**Exercise aim**
Copy every entry word for word, but skip the pictures.

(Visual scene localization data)
-- Opening Marker --
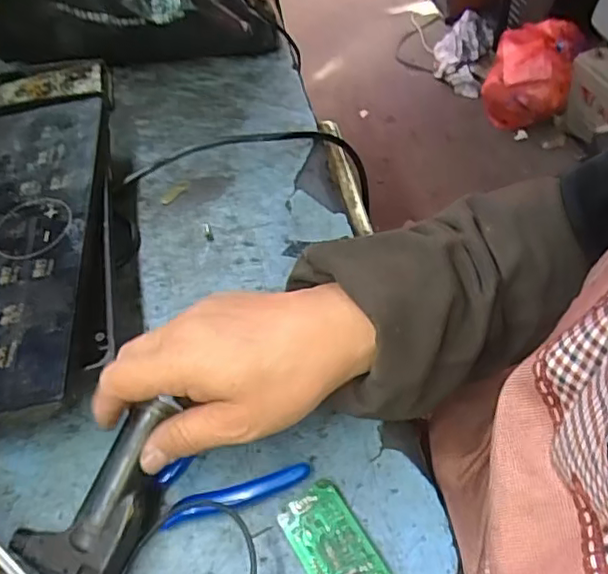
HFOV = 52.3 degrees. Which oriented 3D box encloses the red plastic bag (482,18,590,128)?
[{"bbox_3d":[0.623,-0.604,1.695,0.215,0.198,0.282,12,56,19],"label":"red plastic bag"}]

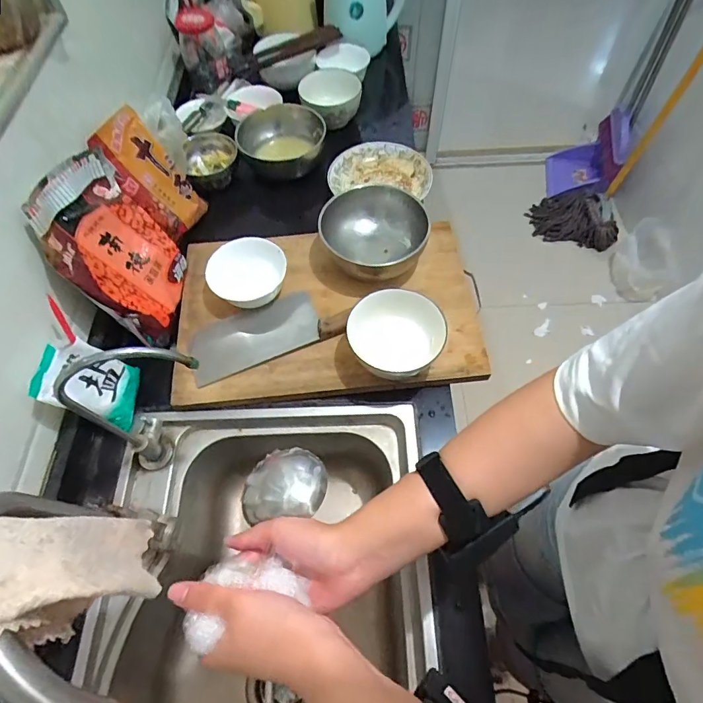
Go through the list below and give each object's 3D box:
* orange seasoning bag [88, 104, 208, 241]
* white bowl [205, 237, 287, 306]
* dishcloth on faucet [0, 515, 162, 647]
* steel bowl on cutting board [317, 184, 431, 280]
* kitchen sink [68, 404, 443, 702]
[{"bbox_3d":[-0.333,-0.290,0.719,0.036,0.196,0.115,7,61,38],"label":"orange seasoning bag"},{"bbox_3d":[-0.163,-0.119,0.676,0.123,0.057,0.107,-14,62,-5],"label":"white bowl"},{"bbox_3d":[-0.196,0.154,0.289,0.087,0.126,0.078,-14,62,-5],"label":"dishcloth on faucet"},{"bbox_3d":[0.034,-0.184,0.689,0.161,0.076,0.157,-1,61,2],"label":"steel bowl on cutting board"},{"bbox_3d":[-0.107,0.360,0.566,0.385,0.213,0.535,-1,61,2],"label":"kitchen sink"}]

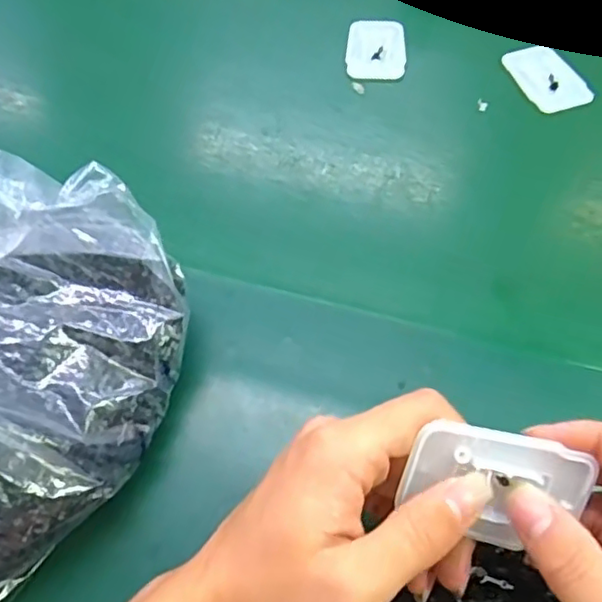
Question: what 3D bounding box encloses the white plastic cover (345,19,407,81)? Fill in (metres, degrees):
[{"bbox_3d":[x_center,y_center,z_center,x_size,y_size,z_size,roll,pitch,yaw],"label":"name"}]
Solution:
[{"bbox_3d":[0.059,-0.199,0.485,0.045,0.006,0.068,4,58,5],"label":"white plastic cover"}]

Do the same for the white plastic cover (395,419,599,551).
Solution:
[{"bbox_3d":[0.072,0.069,0.228,0.064,0.044,0.007,15,16,-6],"label":"white plastic cover"}]

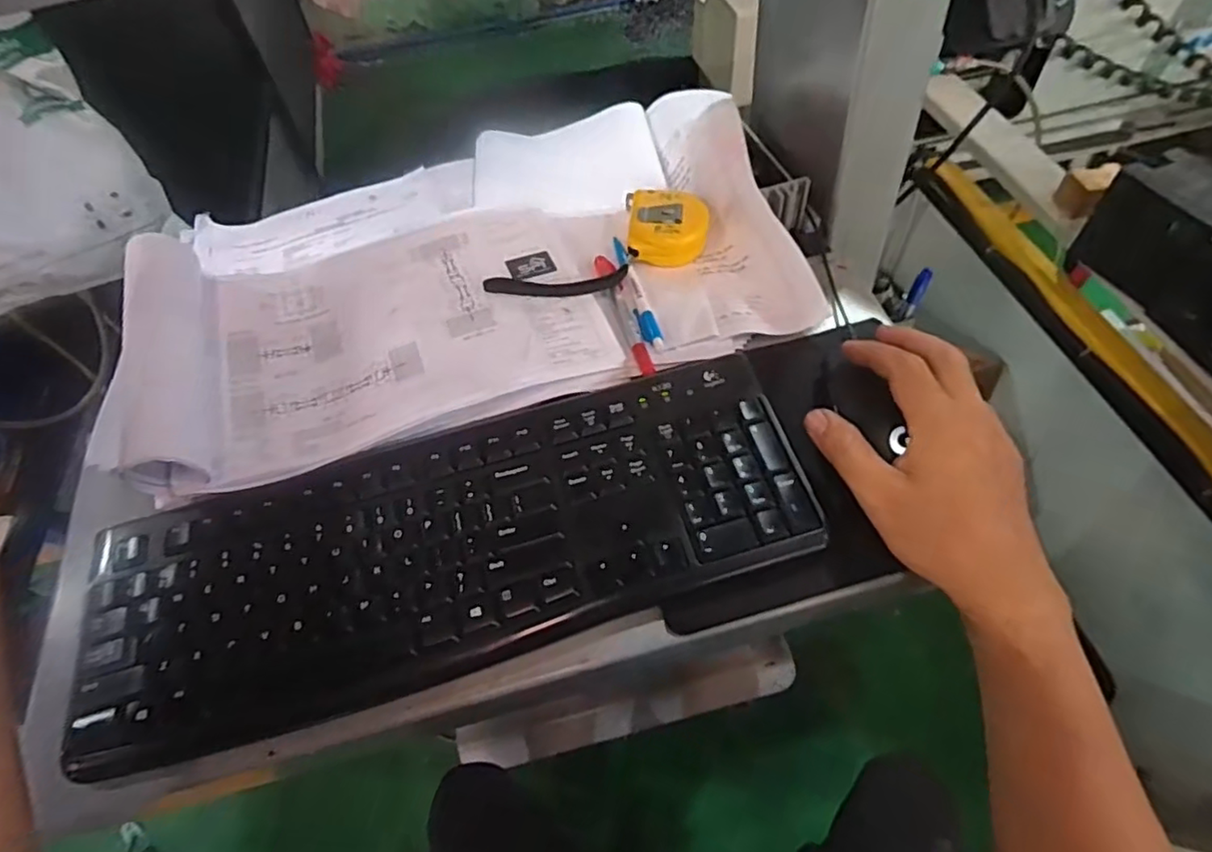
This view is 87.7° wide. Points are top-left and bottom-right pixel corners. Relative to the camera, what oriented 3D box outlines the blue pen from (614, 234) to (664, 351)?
[{"bbox_3d":[0.021,-0.105,0.487,0.013,0.015,0.136,-13,56,-4],"label":"blue pen"}]

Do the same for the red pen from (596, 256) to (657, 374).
[{"bbox_3d":[0.014,-0.086,0.473,0.016,0.009,0.131,-17,56,-6],"label":"red pen"}]

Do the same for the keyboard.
[{"bbox_3d":[-0.096,0.071,0.385,0.430,0.024,0.146,-16,56,-5],"label":"keyboard"}]

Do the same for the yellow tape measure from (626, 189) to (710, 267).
[{"bbox_3d":[0.050,-0.164,0.512,0.064,0.030,0.068,1,56,6],"label":"yellow tape measure"}]

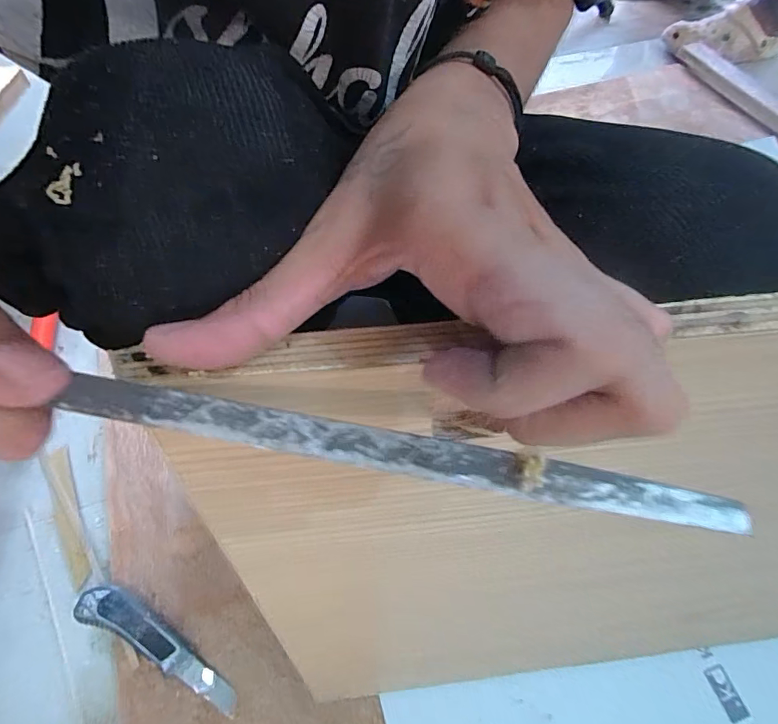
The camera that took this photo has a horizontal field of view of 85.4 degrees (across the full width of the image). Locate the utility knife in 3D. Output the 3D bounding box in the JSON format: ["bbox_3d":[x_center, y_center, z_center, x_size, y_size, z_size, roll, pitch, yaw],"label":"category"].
-- Closing Marker --
**Answer section**
HFOV = 52.3 degrees. Which oriented 3D box encloses the red plastic bag (482,18,590,128)?
[{"bbox_3d":[0.623,-0.604,1.695,0.215,0.198,0.282,12,56,19],"label":"red plastic bag"}]

Go through the list below and give each object's 3D box:
* orange seasoning bag [88, 104, 208, 241]
* white bowl [205, 237, 287, 306]
* dishcloth on faucet [0, 515, 162, 647]
* steel bowl on cutting board [317, 184, 431, 280]
* kitchen sink [68, 404, 443, 702]
[{"bbox_3d":[-0.333,-0.290,0.719,0.036,0.196,0.115,7,61,38],"label":"orange seasoning bag"},{"bbox_3d":[-0.163,-0.119,0.676,0.123,0.057,0.107,-14,62,-5],"label":"white bowl"},{"bbox_3d":[-0.196,0.154,0.289,0.087,0.126,0.078,-14,62,-5],"label":"dishcloth on faucet"},{"bbox_3d":[0.034,-0.184,0.689,0.161,0.076,0.157,-1,61,2],"label":"steel bowl on cutting board"},{"bbox_3d":[-0.107,0.360,0.566,0.385,0.213,0.535,-1,61,2],"label":"kitchen sink"}]

Question: what 3D bounding box encloses the white plastic cover (345,19,407,81)? Fill in (metres, degrees):
[{"bbox_3d":[x_center,y_center,z_center,x_size,y_size,z_size,roll,pitch,yaw],"label":"name"}]
Solution:
[{"bbox_3d":[0.059,-0.199,0.485,0.045,0.006,0.068,4,58,5],"label":"white plastic cover"}]

Do the same for the white plastic cover (395,419,599,551).
Solution:
[{"bbox_3d":[0.072,0.069,0.228,0.064,0.044,0.007,15,16,-6],"label":"white plastic cover"}]

This view is 87.7° wide. Points are top-left and bottom-right pixel corners. Relative to the camera, what oriented 3D box outlines the blue pen from (614, 234) to (664, 351)?
[{"bbox_3d":[0.021,-0.105,0.487,0.013,0.015,0.136,-13,56,-4],"label":"blue pen"}]

Do the same for the red pen from (596, 256) to (657, 374).
[{"bbox_3d":[0.014,-0.086,0.473,0.016,0.009,0.131,-17,56,-6],"label":"red pen"}]

Do the same for the keyboard.
[{"bbox_3d":[-0.096,0.071,0.385,0.430,0.024,0.146,-16,56,-5],"label":"keyboard"}]

Do the same for the yellow tape measure from (626, 189) to (710, 267).
[{"bbox_3d":[0.050,-0.164,0.512,0.064,0.030,0.068,1,56,6],"label":"yellow tape measure"}]

The camera that took this photo has a horizontal field of view of 85.4 degrees (across the full width of the image). Locate the utility knife in 3D. Output the 3D bounding box in the JSON format: ["bbox_3d":[x_center, y_center, z_center, x_size, y_size, z_size, roll, pitch, yaw],"label":"category"].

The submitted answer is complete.